Skip to content

v0.16.0

Compare
Choose a tag to compare
@OnlyDeniko OnlyDeniko released this 20 Mar 10:01
  • It was introduced the support of the dateframes from the polars package. This is available in the following modules: data (Dataset, SequenceTokenizer, SequentialDataset) for working with transformers, metrics, preprocessing and splitters. The new format allows to achieve multiple acceleration of calculations relative to the Pandas and PySpark dataframes. You can see more details about usage in the examples.
  • Removed dependencies on seaborn and matplotlib. Removed functions replay.utils.distributions.plot_item_dist and replay.utils.distributions.plot_user_dist.
  • Added functions to get and set embeddings in transformers - get_all_embeddings, set_item_embeddings_by_size, set_item_embeddings_by_tensor, append_item_embeddings. You can see more details about their use in the examples.
  • Added a QueryEmbeddingsPredictionCallback to get query embeddings at the inference stage in transformers. You can see more details about usage in the examples.
  • Added support for numerical features in SequenceTokenizer and TorchSequentialDataset. It becomes possible to use numerical features inside transformers.
  • Auto padding for inference stage of transformer-based models in a single-user mode is supported.
  • Added a new KL UСB model based on https://arxiv.org/pdf/1102.2490.pdf.
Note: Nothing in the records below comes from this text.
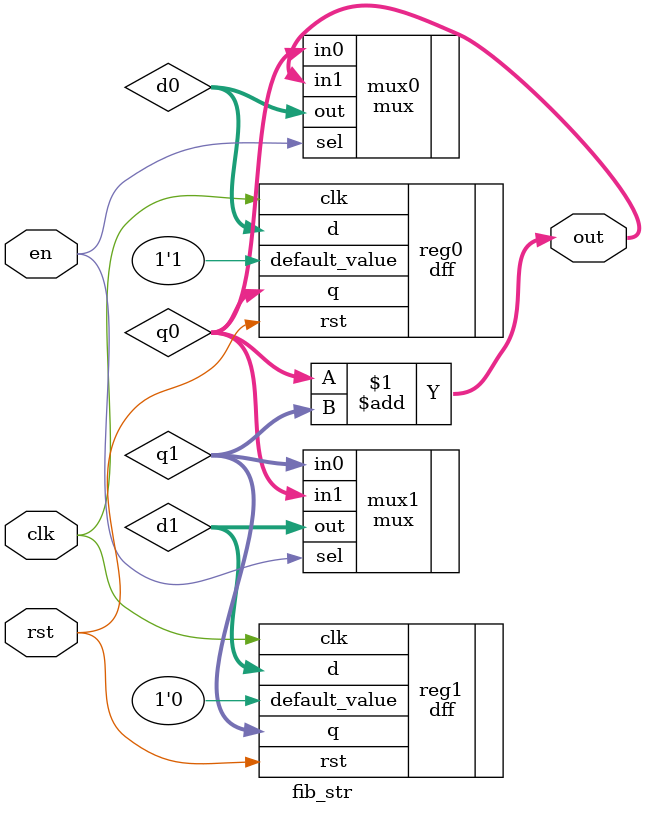
<source format=v>
`timescale 1ns / 1ps


module fib_str(
    input en, input clk, input rst,
    output[15:0] out
    );
    
    wire[15:0] d1, d0;
    wire[15:0] q1, q0;
    
    dff reg1(.d(d1), .q(q1), .clk(clk), .rst(rst), .default_value(1'b0));
    dff reg0(.d(d0), .q(q0), .clk(clk), .rst(rst), .default_value(1'b1));
    
    mux mux1(.in0(q1), .in1(q0), .sel(en), .out(d1));
    mux mux0(.in0(q0), .in1(out), .sel(en), .out(d0));
    
    assign out = q0 + q1;
    
endmodule

</source>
  • Added a callback to calculate cardinality in TensorSchema. Now it is not necessary to pass the cardinality parameter, the value will be calculated automatically.
  • Added the core_count parameter to replay.utils.session_handler.get_spark_session. If nothing is specified, the env variables REPLAY_SPARK_CORE_COUNT and REPLAY_SPARK_MEMORY are taken into account. If they are not specified, the value is set to -1.
  • Corrected the behavior of the item_count parameter in ValidationMetricsCallback. If you are not going to calculate the Coverage metric, then you do not need to pass this parameter.
  • The calculation of the Coverage metric on Pandas and PySpark has been aligned.
  • Removed conversion from PySpark to Pandas in some models. Added the allow_collect_to_master parameter, False by default.
  • 100% test coverage has been achieved.
  • Undetectable type correction during fit in LabelEncoder. The problem occurred when using multiple tuples with null values.
  • Changes in the experimental part:
    • Python 3.10 is supported
    • Interface updates due to the d3rlpy version update
    • Adding a DesicionTransformer